In a courtroom drama, sometimes the facts are so cut and dried that the defendant’s fate is all but sealed. New research from Marina Bousquet, a Lodish lab member at the Whitehead Institute, makes a strong case that miR-125b is essentially a smoking gun that causes leukemia.
miR-125b is overexpressed in several different types of leukemias including acute lymphoblastic leukemia (ALL) and it’s been reported to give progenitor hematopoietic cells a competitive advantage, perhaps by targeting apoptosis gene transcripts. It’s also known to target the p53 pathway, and probably others as well. So, is miR-125b’s upregulation a cause or effect?

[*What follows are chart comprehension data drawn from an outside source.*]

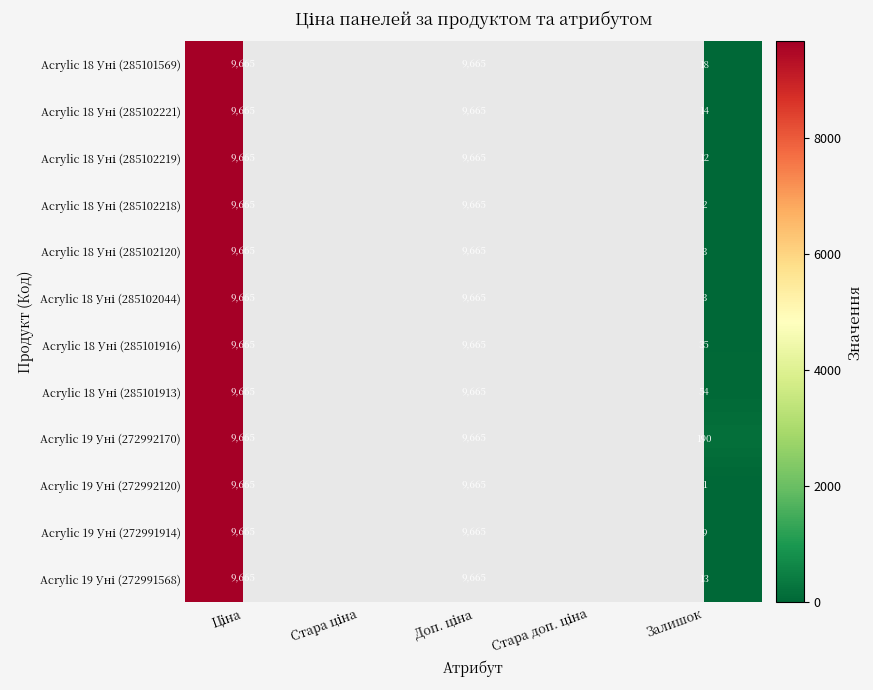

How many data points in Acrylic 19 Уні (272992120) are above 9664?

2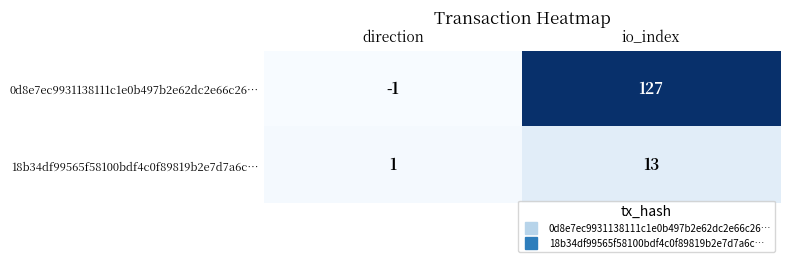

Rank the series by their maximum value, from highest to lowest.

0d8e7ec9931138111c1e0b497b2e62dc2e66c26…, 18b34df99565f58100bdf4c0f89819b2e7d7a6c…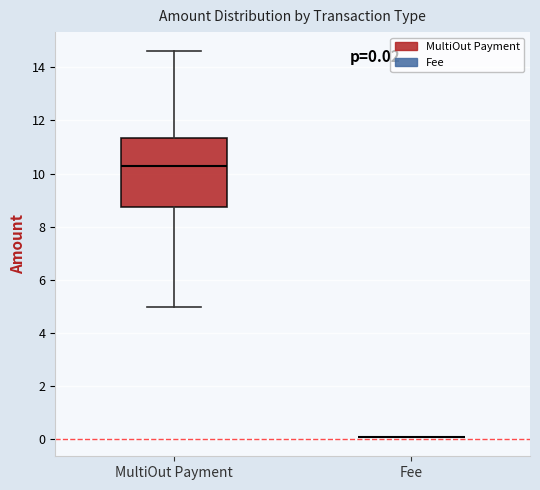

Which box is the tallest, from its lower edge to its upper edge?

MultiOut Payment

Bousquet tackled that question by transplanting irradiated mice with fetal liver cells overexpressing miR-125b. All the mice showed increased white blood cell counts, and half of them ended up with either B-cell ALL, T-cell ALL or a myeloproliferative disorder neoplasm.
Then she reconstituted another set of mice with bone marrow expressing the BCR-ABL fusion gene (a model for leukemia), some co-expressing miR-125b. The mice with miR-125b developed leukemia much faster than those with just the BCR-ABL, pointing the finger at miR-125b as a key instigator of leukemias that acts either alone or with other factors like BCR-ABL.
It sure looks like miRNA-125b got caught red-handed; find out if it can beat the rap in PNAS Online, November 2010.